Les taux d’absentéisme reflètent l’ampleur de la charge physique et psychique ainsi que le prestige social des professions concernées et de l’organisation. Sans surprise, les métiers du bâtiment et de l’aménagement des espaces verts ainsi que le personnel soignant arrivent en tête, tandis que les collaborateurs des secteurs du conseil et de la finance, ainsi que les ingénieurs, affichent les taux d’absentéisme les plus bas.
Il est difficile d’influencer les absences de courte durée, car elles surviennent de manière imprévue ; et avant même que le supérieur hiérarchique ou le responsable des ressources humaines n’ait eu le temps de réfléchir aux mesures à prendre, les collaborateurs malades sont déjà de retour à leur poste.

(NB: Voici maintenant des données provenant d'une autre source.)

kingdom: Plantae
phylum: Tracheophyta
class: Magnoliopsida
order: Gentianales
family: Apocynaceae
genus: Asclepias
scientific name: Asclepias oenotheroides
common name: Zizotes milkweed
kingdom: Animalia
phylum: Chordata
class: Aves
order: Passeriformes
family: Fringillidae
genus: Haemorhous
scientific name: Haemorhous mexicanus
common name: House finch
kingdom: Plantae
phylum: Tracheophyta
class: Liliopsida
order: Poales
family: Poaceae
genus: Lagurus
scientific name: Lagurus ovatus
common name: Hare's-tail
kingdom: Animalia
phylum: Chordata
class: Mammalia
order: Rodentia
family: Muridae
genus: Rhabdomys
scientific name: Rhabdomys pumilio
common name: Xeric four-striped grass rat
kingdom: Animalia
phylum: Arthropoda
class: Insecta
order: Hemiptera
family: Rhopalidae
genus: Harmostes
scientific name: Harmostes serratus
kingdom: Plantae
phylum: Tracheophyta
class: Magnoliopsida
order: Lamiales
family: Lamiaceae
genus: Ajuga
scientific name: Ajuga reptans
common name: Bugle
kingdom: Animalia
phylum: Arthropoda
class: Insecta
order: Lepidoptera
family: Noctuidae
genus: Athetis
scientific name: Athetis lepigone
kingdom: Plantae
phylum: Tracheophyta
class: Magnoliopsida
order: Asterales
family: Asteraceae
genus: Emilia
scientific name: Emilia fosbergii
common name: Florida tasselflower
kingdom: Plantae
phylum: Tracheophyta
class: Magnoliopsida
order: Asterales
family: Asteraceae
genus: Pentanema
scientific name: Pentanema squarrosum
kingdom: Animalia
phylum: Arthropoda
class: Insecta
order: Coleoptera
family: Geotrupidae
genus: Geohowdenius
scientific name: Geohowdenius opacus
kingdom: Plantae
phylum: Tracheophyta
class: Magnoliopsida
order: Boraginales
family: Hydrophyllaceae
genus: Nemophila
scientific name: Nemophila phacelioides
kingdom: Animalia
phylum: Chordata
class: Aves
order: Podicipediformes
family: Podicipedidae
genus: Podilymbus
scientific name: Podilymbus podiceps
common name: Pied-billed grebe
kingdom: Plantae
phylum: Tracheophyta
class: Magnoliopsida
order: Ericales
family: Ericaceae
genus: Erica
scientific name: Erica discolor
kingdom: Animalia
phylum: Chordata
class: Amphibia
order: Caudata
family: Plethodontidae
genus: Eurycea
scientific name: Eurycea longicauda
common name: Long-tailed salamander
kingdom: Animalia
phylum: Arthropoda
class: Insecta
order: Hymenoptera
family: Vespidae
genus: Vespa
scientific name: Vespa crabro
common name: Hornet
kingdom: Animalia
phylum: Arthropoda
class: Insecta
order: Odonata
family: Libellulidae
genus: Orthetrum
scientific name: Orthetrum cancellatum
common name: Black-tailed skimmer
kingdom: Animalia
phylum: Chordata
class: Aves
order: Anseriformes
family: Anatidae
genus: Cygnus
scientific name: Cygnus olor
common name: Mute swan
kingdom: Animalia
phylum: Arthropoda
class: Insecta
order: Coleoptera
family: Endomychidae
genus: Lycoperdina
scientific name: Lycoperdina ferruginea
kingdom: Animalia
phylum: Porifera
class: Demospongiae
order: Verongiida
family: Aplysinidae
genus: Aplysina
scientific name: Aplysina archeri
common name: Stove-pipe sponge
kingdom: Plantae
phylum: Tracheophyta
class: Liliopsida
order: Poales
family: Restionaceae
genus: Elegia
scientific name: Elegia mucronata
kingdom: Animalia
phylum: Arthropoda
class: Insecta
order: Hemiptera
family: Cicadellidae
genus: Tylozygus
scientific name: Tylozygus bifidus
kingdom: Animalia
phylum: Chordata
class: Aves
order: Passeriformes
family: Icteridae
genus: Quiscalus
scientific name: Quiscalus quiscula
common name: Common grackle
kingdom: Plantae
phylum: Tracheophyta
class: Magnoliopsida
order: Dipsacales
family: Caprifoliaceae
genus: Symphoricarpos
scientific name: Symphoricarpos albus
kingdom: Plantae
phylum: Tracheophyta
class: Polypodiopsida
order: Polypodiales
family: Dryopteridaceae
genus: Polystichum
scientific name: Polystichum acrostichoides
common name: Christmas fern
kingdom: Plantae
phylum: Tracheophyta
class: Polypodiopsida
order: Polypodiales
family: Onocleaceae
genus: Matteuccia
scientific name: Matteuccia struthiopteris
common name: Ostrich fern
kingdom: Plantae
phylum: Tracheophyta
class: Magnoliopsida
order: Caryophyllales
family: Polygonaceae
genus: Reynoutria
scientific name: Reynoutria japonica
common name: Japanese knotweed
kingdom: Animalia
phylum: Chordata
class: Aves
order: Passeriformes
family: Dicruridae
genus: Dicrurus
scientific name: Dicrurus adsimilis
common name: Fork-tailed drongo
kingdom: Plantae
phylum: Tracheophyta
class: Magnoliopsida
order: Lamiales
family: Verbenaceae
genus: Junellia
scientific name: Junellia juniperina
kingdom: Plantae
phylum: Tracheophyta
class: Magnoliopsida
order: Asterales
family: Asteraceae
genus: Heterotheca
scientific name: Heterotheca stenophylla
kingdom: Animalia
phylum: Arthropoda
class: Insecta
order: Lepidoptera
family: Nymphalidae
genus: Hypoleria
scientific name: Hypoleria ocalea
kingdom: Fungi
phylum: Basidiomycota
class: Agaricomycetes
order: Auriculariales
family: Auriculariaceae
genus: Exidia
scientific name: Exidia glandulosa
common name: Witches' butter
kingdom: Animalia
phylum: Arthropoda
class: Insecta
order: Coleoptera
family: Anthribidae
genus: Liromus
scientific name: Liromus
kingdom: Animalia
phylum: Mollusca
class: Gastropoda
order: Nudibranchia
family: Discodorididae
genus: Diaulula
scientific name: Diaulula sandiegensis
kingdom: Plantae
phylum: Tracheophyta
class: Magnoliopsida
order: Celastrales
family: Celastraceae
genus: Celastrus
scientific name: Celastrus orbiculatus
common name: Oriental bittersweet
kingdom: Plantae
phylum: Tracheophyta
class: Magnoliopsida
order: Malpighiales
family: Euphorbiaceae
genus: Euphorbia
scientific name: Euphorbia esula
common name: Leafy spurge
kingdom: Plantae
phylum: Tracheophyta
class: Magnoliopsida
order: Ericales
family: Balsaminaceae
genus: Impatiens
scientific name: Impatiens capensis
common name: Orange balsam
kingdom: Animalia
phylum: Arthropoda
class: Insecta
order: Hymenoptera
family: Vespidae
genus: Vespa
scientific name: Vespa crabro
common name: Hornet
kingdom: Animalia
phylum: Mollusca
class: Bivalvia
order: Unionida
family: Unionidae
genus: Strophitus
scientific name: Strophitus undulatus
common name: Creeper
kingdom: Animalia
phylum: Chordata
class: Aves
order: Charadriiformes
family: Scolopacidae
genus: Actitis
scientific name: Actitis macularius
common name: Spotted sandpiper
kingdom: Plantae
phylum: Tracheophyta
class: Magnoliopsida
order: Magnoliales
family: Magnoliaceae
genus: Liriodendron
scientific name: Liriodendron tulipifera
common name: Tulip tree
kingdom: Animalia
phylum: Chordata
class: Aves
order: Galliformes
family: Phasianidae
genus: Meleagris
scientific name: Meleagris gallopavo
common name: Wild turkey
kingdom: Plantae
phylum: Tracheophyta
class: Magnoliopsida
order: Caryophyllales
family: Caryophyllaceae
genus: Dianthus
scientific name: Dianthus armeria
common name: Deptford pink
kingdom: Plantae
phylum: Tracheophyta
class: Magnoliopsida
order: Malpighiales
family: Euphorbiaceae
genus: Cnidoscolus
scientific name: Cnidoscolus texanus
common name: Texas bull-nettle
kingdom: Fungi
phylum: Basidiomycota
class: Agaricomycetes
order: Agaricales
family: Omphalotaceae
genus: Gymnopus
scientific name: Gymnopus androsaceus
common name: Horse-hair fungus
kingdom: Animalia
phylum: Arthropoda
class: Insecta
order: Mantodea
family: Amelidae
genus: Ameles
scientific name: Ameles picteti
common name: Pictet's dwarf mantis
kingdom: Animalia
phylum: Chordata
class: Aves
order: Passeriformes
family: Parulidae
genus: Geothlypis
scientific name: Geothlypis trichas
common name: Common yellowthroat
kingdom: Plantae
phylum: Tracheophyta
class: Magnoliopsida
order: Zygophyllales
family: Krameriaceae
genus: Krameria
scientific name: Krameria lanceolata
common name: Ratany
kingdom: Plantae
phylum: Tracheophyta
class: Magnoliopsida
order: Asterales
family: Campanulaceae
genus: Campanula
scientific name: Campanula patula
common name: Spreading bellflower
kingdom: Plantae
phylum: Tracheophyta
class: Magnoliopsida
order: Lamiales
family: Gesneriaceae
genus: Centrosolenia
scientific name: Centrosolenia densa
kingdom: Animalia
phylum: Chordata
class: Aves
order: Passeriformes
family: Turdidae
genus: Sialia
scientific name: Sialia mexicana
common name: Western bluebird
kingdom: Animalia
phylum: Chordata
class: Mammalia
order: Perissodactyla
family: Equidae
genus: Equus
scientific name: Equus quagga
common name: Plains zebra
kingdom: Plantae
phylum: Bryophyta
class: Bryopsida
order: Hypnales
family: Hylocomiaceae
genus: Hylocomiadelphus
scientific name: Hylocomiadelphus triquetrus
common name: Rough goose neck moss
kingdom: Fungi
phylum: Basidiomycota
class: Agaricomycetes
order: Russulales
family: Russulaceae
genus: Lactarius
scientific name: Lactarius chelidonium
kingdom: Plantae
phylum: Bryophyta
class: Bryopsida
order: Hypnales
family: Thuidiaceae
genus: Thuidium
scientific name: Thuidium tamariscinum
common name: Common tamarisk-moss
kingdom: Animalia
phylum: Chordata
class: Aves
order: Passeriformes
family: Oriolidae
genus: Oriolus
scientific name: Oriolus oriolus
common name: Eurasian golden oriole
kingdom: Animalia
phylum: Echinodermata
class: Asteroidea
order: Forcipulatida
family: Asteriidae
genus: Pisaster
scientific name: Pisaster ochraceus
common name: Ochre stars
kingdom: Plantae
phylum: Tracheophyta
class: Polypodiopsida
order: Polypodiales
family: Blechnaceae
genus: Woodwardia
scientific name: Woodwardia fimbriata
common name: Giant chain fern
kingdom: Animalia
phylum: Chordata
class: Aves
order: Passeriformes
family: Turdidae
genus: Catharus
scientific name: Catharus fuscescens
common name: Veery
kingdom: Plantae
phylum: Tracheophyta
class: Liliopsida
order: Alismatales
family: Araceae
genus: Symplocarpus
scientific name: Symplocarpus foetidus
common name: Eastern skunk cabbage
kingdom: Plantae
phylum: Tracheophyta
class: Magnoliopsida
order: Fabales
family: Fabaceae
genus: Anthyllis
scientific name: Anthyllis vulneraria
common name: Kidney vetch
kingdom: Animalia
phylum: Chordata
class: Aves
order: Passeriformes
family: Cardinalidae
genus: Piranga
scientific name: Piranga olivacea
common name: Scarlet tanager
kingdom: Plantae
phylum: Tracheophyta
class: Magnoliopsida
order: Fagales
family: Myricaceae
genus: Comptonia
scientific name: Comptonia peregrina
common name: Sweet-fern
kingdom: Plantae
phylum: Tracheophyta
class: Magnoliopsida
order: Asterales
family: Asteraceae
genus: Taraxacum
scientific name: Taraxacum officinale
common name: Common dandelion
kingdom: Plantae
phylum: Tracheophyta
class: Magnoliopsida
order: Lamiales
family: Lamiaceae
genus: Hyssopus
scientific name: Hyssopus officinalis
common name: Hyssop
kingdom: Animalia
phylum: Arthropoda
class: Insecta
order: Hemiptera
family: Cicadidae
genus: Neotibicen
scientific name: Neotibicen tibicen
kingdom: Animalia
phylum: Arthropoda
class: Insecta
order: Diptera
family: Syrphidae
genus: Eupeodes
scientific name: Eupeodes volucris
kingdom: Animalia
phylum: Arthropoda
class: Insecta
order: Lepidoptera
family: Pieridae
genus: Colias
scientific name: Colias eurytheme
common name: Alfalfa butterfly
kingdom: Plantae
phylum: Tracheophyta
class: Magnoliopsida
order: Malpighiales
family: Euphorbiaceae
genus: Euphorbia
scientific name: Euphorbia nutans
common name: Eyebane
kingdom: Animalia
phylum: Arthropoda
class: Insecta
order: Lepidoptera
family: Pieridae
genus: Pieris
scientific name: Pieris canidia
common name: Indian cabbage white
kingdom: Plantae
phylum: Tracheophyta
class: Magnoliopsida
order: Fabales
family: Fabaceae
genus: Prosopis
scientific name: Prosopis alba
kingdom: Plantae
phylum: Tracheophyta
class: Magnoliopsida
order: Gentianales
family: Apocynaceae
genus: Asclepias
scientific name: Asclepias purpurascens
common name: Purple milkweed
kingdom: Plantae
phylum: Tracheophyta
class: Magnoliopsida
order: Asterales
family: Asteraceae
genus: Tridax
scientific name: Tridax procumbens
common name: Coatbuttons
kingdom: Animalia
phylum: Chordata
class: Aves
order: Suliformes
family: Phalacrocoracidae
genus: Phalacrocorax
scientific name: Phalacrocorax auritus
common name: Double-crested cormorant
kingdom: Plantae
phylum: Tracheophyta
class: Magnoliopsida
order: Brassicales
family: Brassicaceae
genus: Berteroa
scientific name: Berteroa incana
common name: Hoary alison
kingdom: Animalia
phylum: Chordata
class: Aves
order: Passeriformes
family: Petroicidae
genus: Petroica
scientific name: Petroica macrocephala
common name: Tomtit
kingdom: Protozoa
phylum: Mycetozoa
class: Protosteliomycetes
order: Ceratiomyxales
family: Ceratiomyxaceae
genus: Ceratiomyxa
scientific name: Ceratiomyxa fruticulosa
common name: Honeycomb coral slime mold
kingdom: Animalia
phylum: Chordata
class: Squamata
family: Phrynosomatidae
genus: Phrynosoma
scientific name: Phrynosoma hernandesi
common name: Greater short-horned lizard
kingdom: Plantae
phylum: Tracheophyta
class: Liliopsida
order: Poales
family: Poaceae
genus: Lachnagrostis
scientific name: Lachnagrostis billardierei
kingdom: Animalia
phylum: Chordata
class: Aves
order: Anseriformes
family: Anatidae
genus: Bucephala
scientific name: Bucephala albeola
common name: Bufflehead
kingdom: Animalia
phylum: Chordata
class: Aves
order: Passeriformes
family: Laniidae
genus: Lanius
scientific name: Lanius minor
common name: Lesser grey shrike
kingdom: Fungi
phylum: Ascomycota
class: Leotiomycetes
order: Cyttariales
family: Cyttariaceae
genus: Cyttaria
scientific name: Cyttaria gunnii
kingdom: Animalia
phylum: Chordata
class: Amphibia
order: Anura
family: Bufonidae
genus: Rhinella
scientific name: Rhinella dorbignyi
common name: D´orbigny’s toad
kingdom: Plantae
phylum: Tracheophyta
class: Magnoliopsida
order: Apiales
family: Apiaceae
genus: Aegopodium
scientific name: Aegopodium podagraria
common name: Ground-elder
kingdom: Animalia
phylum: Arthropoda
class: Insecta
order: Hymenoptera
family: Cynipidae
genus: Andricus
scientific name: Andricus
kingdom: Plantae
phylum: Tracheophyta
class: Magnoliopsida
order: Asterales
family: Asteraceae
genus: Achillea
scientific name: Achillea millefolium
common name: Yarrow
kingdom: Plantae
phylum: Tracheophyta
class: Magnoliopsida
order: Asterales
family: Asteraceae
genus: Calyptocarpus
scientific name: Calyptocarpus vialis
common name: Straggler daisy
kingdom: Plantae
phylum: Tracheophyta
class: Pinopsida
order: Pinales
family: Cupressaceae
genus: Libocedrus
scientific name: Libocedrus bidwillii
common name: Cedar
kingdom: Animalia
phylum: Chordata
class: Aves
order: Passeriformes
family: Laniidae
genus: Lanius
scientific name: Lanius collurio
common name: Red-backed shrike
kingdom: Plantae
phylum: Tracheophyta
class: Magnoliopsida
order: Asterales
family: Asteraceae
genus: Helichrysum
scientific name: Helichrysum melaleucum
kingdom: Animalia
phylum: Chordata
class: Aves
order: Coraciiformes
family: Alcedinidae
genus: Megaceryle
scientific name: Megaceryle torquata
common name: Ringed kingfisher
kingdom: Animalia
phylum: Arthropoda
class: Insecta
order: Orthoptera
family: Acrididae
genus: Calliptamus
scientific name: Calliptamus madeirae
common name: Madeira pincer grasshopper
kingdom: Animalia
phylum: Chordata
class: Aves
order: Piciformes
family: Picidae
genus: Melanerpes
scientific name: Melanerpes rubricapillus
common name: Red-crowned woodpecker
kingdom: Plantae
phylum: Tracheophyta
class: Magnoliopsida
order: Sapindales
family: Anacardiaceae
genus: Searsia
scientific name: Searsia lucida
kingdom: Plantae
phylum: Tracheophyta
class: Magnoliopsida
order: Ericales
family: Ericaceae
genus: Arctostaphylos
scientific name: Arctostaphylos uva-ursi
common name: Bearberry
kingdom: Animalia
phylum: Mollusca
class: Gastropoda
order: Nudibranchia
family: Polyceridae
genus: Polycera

Toutefois, les absences de courte durée suscitent généralement beaucoup d’agacement chez les supérieurs hiérarchiques et les collègues au sein des équipes de travail, car elles surviennent le plus souvent de manière imprévisible et obligent à répartir des tâches urgentes à la dernière minute. Il est possible de parer à ces pénuries de personnel de dernière minute grâce à des dispositions organisationnelles, en fixant des priorités et, dans le meilleur des cas, en prévoyant des réserves de personnel.
Des dispositions souples concernant l’obligation de présenter un certificat médical sont également utiles, par exemple lorsque celui-ci ne doit être fourni qu’après une ou deux semaines d’absence pour cause de maladie.
En revanche, l’obligation de présenter un certificat médical dès le premier jour conduit généralement les médecins prescripteurs, en raison de leur devoir de diligence et aussi parce qu’ils ne peuvent pas évaluer de manière vraiment réaliste les contraintes liées à un poste de travail, à prescrire des arrêts de travail plutôt plus longs que courts, de sorte que les absences de courte durée ont alors tendance à se prolonger. Un collaborateur qui souhaite reprendre le travail plus tôt que ne le prévoit le certificat médical se place dans une situation délicate sur le plan du droit du travail et du droit des assurances ; il préfère donc rester absent et attendre la fin de l’arrêt maladie.
Dans une démarche de gestion des absences en entreprise, le moyen le plus simple de réduire les absences consiste à laisser aux collaborateurs malades la liberté de décider, sous leur propre responsabilité, quand et dans quelle mesure ils sont aptes au travail.